Gafcon GBE Editorial January 2021: Where is the Elijah?

An Anglican leader from outside the UK once told me how he used to view the Church of England. The problem, he thought, was loss of confidence of God’s word in the church, partly as a result of secularism in the culture. The solution would be a strong, inspiring individual to lead recovery of gospel and revival in the church, and/or to establish a new faithful church, and then, a strong, inspiring individual to protect the Judaeo-Christian world view in the nation, and restrict the influence of the secular progressive agenda. Where is that hoped-for ‘Elijah’ figure?
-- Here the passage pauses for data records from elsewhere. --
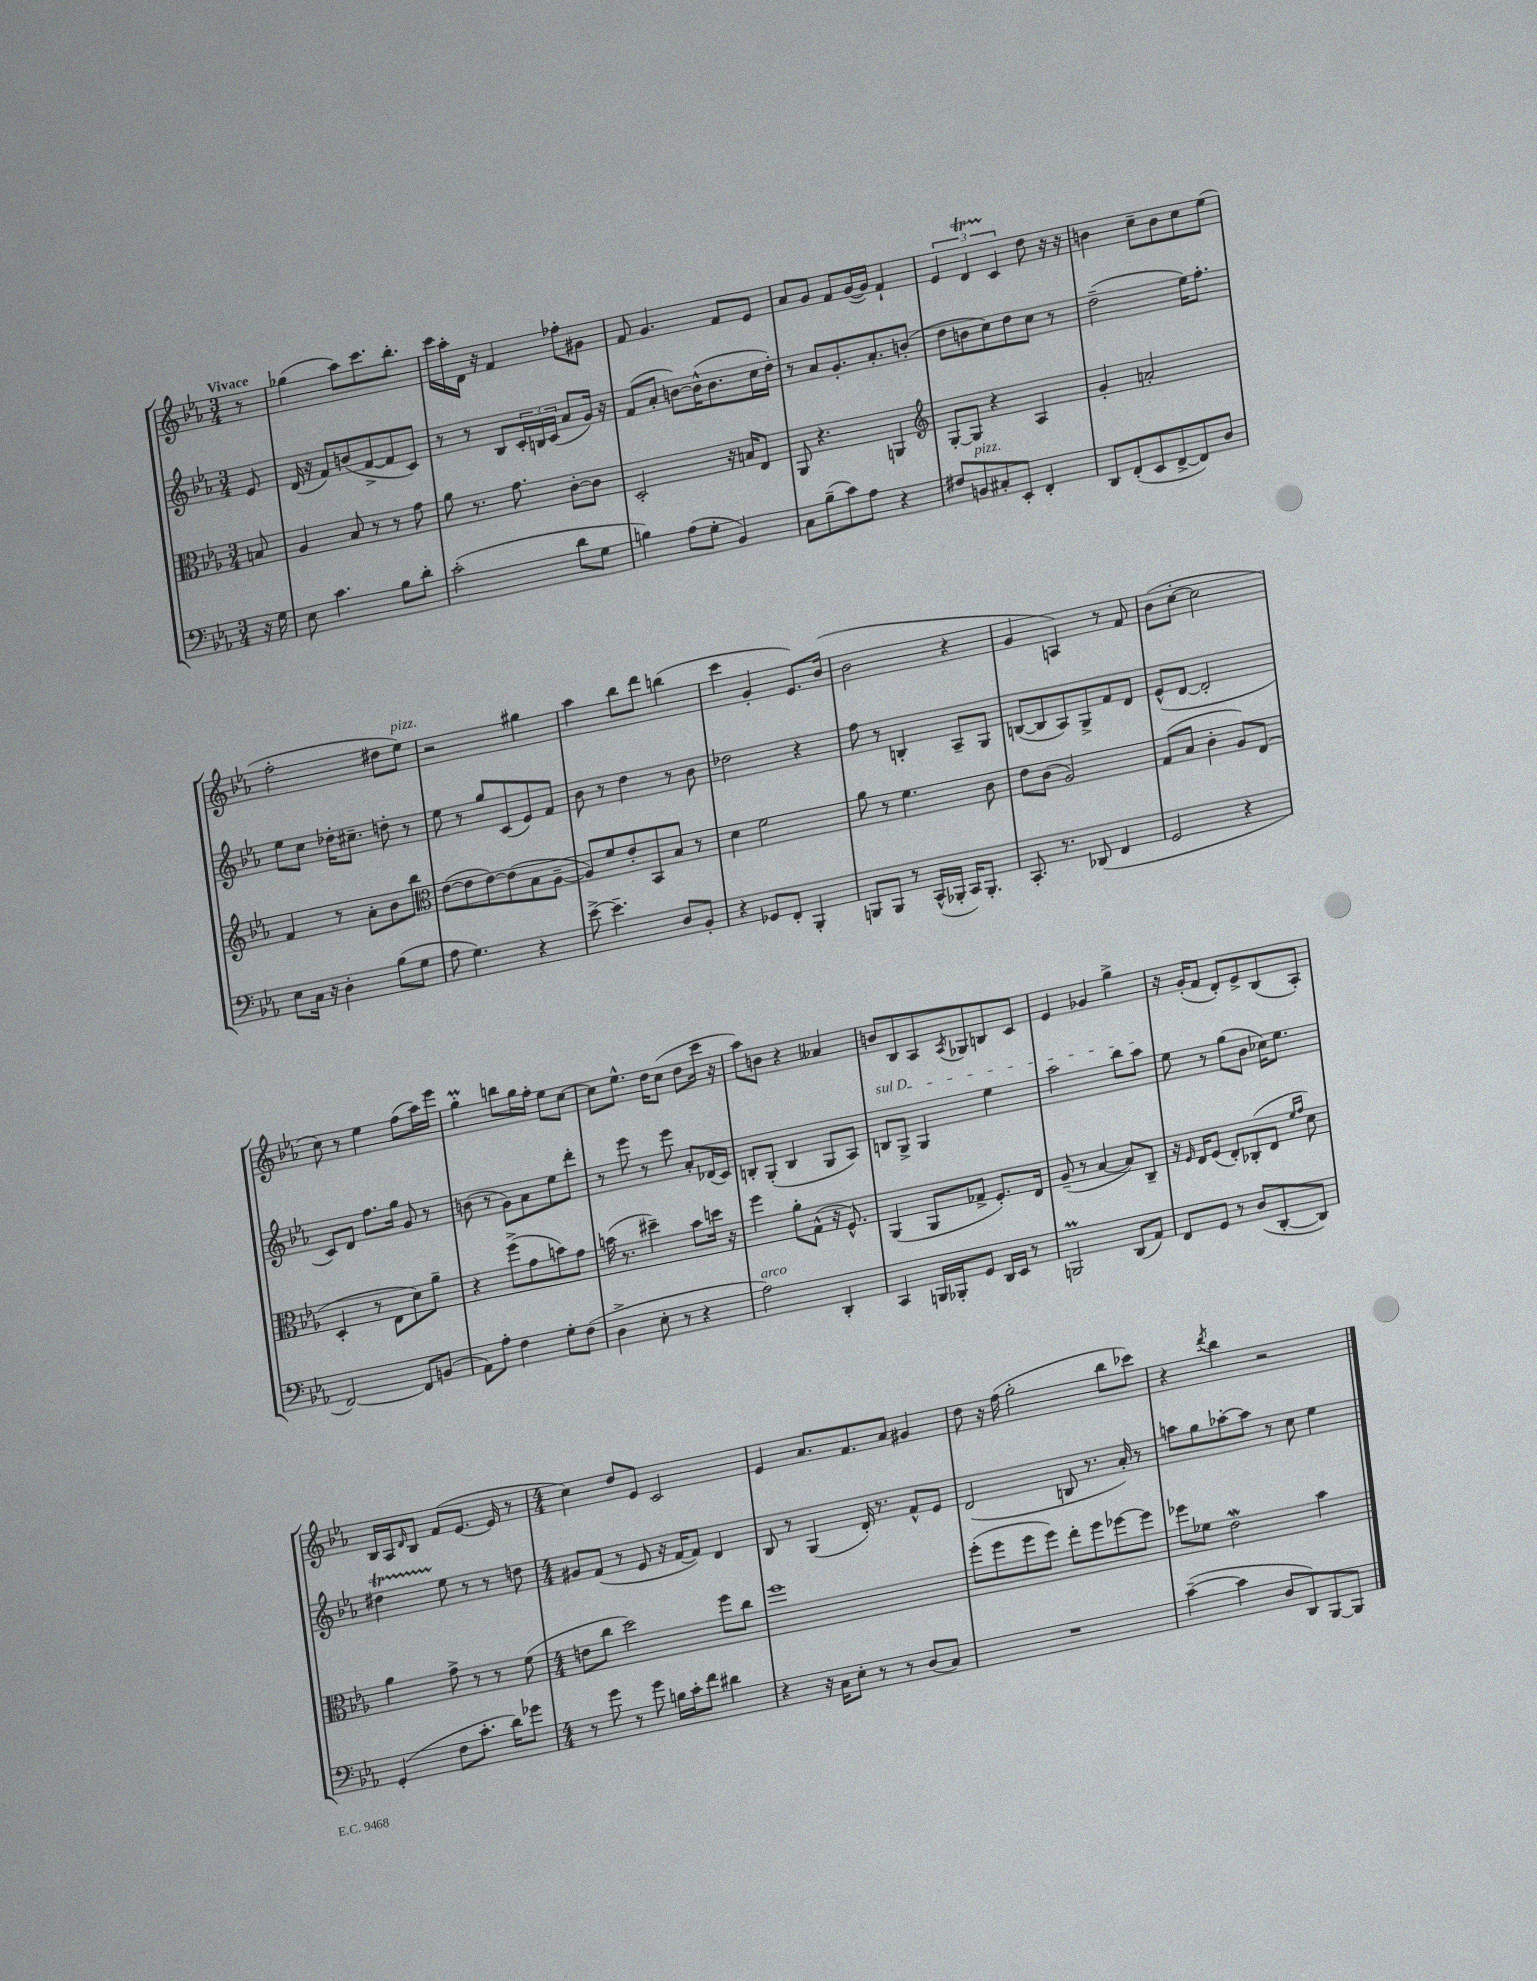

**kern	**kern	**kern	**kern
*staff4	*staff3	*staff2	*staff1
*clefF4	*clefC3	*clefG2	*clefG2
*k[b-e-a-]	*k[b-e-a-]	*k[b-e-a-]	*k[b-e-a-]
*M3/4	*M3/4	*M3/4	*M3/4
16r	8B	8e-	8r
16G	.	.	.
=	=	=	=
8E-	4A-	(16d	(4gg-
.	.	16r	.
4.c	.	8f)	.
.	8B-	(8b	8aa-)
.	8r	[8f^	8.ccc
8B-	8r	8f]	.
.	.	.	8.bb-'
8d'	8g	8c)	.
=	=	=	=
(2c'	8a-	8r	16ccc
.	.	.	16aa-'
.	8.r	8r	16d
.	.	.	16r
.	.	8B-	4f
.	8.g	.	.
.	.	24c'	.
.	.	24B	.
.	.	(24c	.
8d	[8c'	8a-	8ff-'
8G	8c]	16g)	8g#
.	.	16r	.
=	=	=	=
4B)	2D'	(8f	8f
.	.	8a-'	4.g
(8A-	.	[8b)	.
8G'	.	(16b^^]	.
.	.	8.b	.
4BB-)	16r	.	8f
.	16B	.	.
.	8E-	16cc	8e-
.	.	16dd')	.
=	=	=	=
8C	8AA-	8r	8a-
(8B-~	4.r	8a-	8g
8c)	.	8.g'	8f
8A-	.	.	([16g
.	.	8.a-'	16g])
4r	4AA	.	4f`
.	.	(8b'	.
=	=	=	=
*	*clefG2	*	*
8F#	[8G'	8dd	6e-
8BB	8G]	8b	.
.	.	.	6d
8C#'	4r	8cc)	.
.	.	.	6c
8EE-'	.	8dd	.
4FF'	4A-	8cc	8dd
.	.	8r	16r
.	.	.	16r
=	=	=	=
8DD	4g'	(2dd~	4b
(8FF'	.	.	.
8EE-	2a'	.	8cc~
[8FF^	.	.	8b
8FF])	.	16ee-)	8cc
.	.	8.ff'	.
8D	.	.	(8ee-
=	=	=	=
8E-	4f	8ee-	2ff'
16C	.	8cc	.
16r	.	.	.
4D'	8r	16dd-'	.
.	.	8.cc#~	.
.	8a-'	.	.
(8B-	8b-	8dd'	8dd#
8G	8bb-	8r	8ee-)
=	=	=	=
*	*clefC3	*	*
8A-	([8e-	8ee-	2r
4.G)	8e-]	8r	.
.	[8e-)	8gg	.
.	(8e-]	(8c	.
4r	8B-	8e-)	4gg#
.	[8A-~	8f	.
=	=	=	=
[8e-^	8A-])	8b-	4aa-
4.e-~]	8f	8r	.
.	8e-'	4dd	8bb-
.	8BB-	.	8ddd
8D	8B-	8r	(4bb
8BB-'	8r	8b-	.
=	=	=	=
4r	4d	2dd-	4ccc
8GG-	2f	.	4g'
8FF'	.	.	.
4BBB-'	.	4r	8.e-)
.	.	.	(16b-
=	=	=	=
8BBB	8a-	8ff	2b-
8BBB	8r	8r	.
8r	4.f	4B'	.
(16CC^^	.	.	.
16BBB-'	.	.	.
16CC)	.	8A-~	4r
8.BBB-'	.	.	.
.	8c	8G	.
=	=	=	=
8.CC'	8e-	([8B	4g
.	(8c	8B]	.
8.r	.	.	.
.	2A-)	8A-)	4A)
(8DD-	.	8G^	.
4FF	.	8f	8r
.	.	8d	8f
=	=	=	=
2GG	(8G	(8e-^^	(8b-
.	8B-	[8d	[8cc'
.	4c'	2d']	2cc]
4r	8A-)	.	.
.	(8E-	.	.
=	=	=	=
[2FF)	4D'	8c)	8cc)
.	.	8d	8r
.	8r	8.ff	4ee-
.	8E-	.	.
.	.	16gg	.
8FF]	8d)	8g	(8ff
(8BB	8a-~	8r	16aa-)
.	.	.	16eee-
=	=	=	=
8AA-)	4r	(8b	4gg'
8A-'	.	8r	.
4F	(8ff^	8g)	8bb
.	8g	8a-	16gg
.	.	.	16ff'
8G'	8b)	8ee-	8ee-
(8F	8g	8ddd'	[8cc
=	=	=	=
4D^	(16b	8r	8cc]
.	8.r	.	.
.	.	8eee-	8.ee-^^
8E-'	4dd#~)	8r	.
.	.	.	16dd
8r	.	8eee-	(8cc
4r	8b	8a-'	8dd
.	16dd	(16d-	16ccc
.	16r	16c)	16r
=	=	=	=
2A-)	4ff	8B'	8aa-)
.	.	(8G'	8b
.	8a-'	4B	4r
.	(8G^^	.	.
4DD'	16r	8G	4a--
.	8.F^^)	.	.
.	.	8A-)	.
=	=	=	=
4CC	(4AA-	8B	8b
.	.	8G^	8B-
16BBB	8AA-	4G	8A-
16BBB-'	.	.	.
.	.	.	8qA-
8GG	8G-^	.	8G-
16DD	8.F')	4ee-	8B
16EE-	.	.	.
8r	.	.	8c
.	16E-	.	.
=	=	=	=
2BBB	(8A-~	2aa-	4e-
.	8r	.	.
.	[4B-	.	4g-
(8DD	8B-])	8bb-	4gg^
8AA-)	8C~	8aa-	.
=	=	=	=
8FF	16r	8ee-	16r
.	16qqF	.	.
.	16E-	.	(16g'
8GG	(8F	8r	8f
8r	8E-')	(8gg	8d')
(8D	(8C-'	8b-	8e-^
[8DD'	8E-	16cc-)	(8B-
.	.	8.ee-	.
.	16qqf	.	.
.	16qqg	.	.
8DD])	8d)	.	8A-')
=	=	=	=
(4GG'	4a-	4dd#	16B-
.	.	.	16A-
.	.	.	16qqd
.	.	.	8B-
8F	8g^	8ee-	(8f
8.c'	8r	8r	[8.e-
.	8r	8r	.
16d)	.	.	16e-]
8g-	(8f	8dd	8r
=	=	=	=
*M4/4	*M4/4	*M4/4	*M4/4
8r	8e	8g#	4cc)
8g	8cc	(8f	.
8r	2dd)	8r	8dd
8g	.	8e-	8e-
16B	.	16r	2c
16c'	.	[16f	.
8f	.	8f])	.
4d#	8ff	4d	.
.	8cc	.	.
=	=	=	=
4r	1ff	8B-	4e-
.	.	8r	.
16r	.	(4G	8.a-
16C	.	.	.
8E-'	.	.	.
.	.	.	8.f
8r	.	16d')	.
.	.	8.r	.
8r	.	.	8a-
(8D	.	8f^^	4g#
8C)	.	8e-	.
=	=	=	=
1r	(8ff'	(2d	8dd
.	8ff	.	16r
.	.	.	(16ff
.	8ff	.	2gg'
.	8ff)	.	.
.	8ee-'	8B	.
.	8ff	8.r	.
.	[8ff-	.	8bb-
.	.	16a-')	.
.	8ff-]	8r	8ccc-)
=	=	=	=
([4c~	8ff-	8aa	4r
.	8f-	8gg	.
.	.	.	8qddd
4c]	2e-	[8aa-'	4bb-
.	.	8aa-]	.
8D	.	8r	2r
8DD)	.	8cc	.
[8BBB-	4b-	4ee-	.
8BBB-]	.	.	.
==	==	==	==
*-	*-	*-	*-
This investment of hope in the individual human leader to stand up against evil, gather the righteous and establish peace and security with “our side” as the winners, seems to be hardwired in us. We always seem to want a personality, a face, a contemporary ‘king’ to inspire us and lead us. That person can become the embodiment of our faith, obscuring Christ himself, so that when things are going well, we defer to these leaders as the fount of all spiritual power and wisdom. But when the leaders turn out to have feet of clay, we are devastated, and sometimes, influenced by the jeering of others, we are tempted to question the faith that these fallen ‘Elijahs’ preached. We need to remember the lesson of 1 Samuel 8, where the people insisted on a king so they could be “like all the other nations” (1 Samuel 8:20); to teach them a lesson God gave them one, and it was Saul.

The leader who asked ‘where is the Elijah?’ realised that this was the wrong question. Or at least, he was looking in the wrong place - for a person rather than a vision. The answer to the problem of secularism in society and turning away from the truth in the church, is not another charismatic human leader. We already have one for all time - the man Christ Jesus. Nor is the answer to be found in an institution, as if the New Testament shows God setting up his kingdom through respected political, technological and educational establishments.
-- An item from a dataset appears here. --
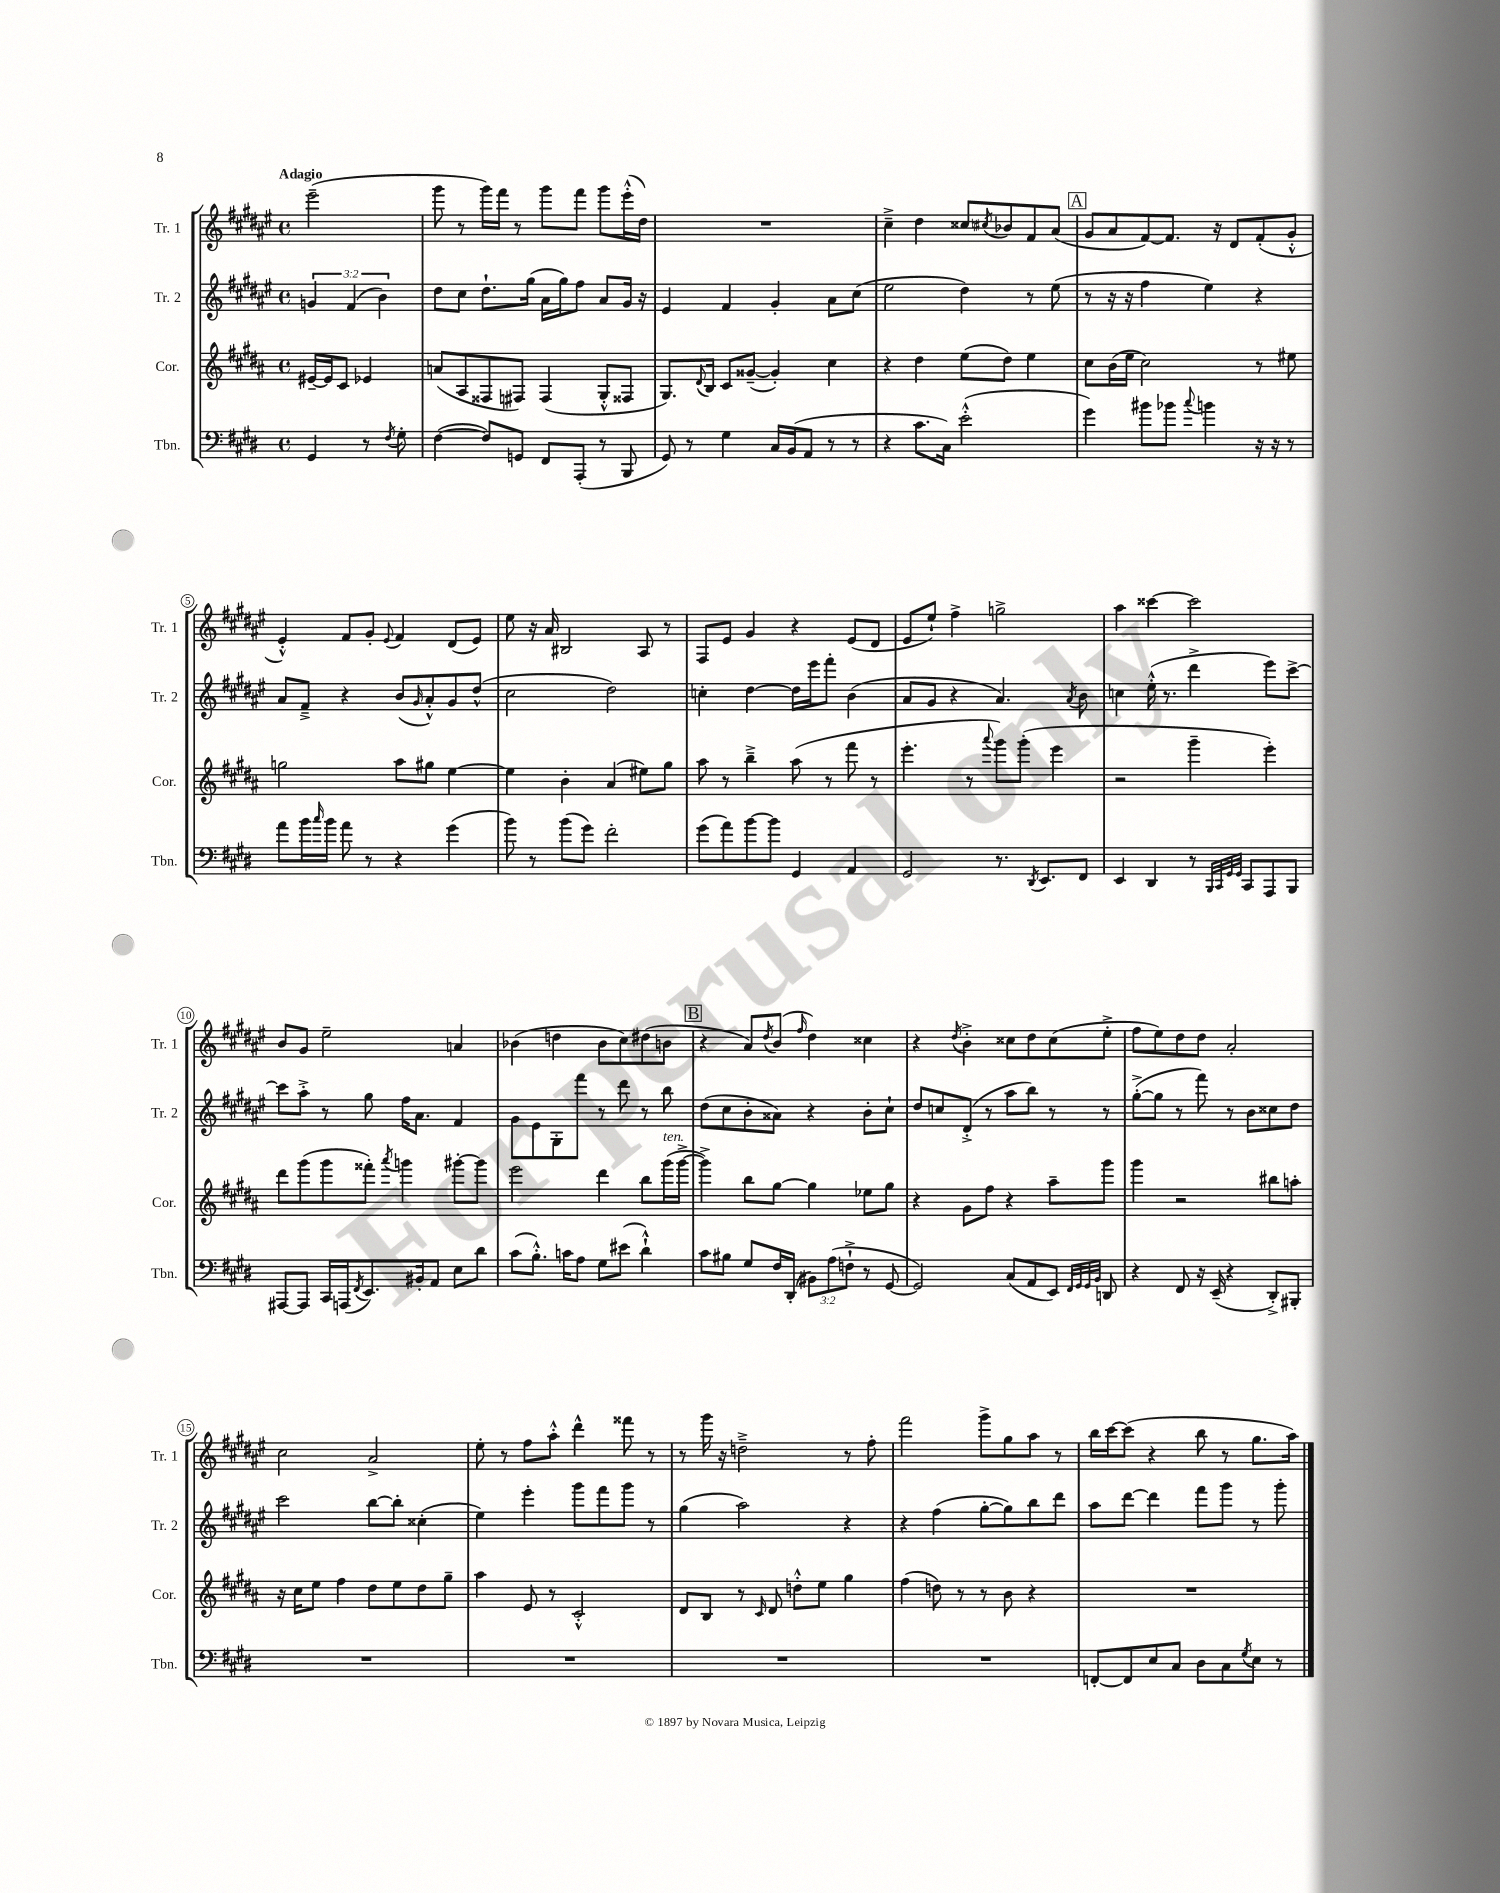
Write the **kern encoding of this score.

A vision is something more than an idea. We can see it; it’s tangible - communities being established around the world, of ordinary people whose lives are changed by encounter with the crucified and risen Lord, who quietly and humbly resist the deluge of lies fed to them by false teachers in church and culture, build their lives on the Rock, and proclaim his salvation and his values to those around them, to others in their nation, and to the ends of the earth. They know they are not starting from scratch, but stand on the shoulders of godly men and women before them; they use trusted forms of governance to ensure accountability and liturgical worship to align with the Scriptures and the wider movement.

Among Anglicans, it is Gafcon which articulates and guards this vision of global, faithful Christian life and witness. While we give thanks for the courageous and wise leaders of the movement, our faith is not in them or in the respectability of the institutions they represent, but in the vision summarised in the Jerusalem Declaration, and lived out in thousands of parishes in different countries: ethnically and culturally diverse, united in the Lord and his truth. So if a leader fails, or the movement faces a problem, we are saddened and moved again to pray for the Lord’s mercy, but our faith in God and in his gospel is not shaken. We need a focus to inspire, to point out what’s wrong, to show the right path, to encourage us to walk in it. The Elijah for our time is not a contemporary leader, but the Gafcon vision.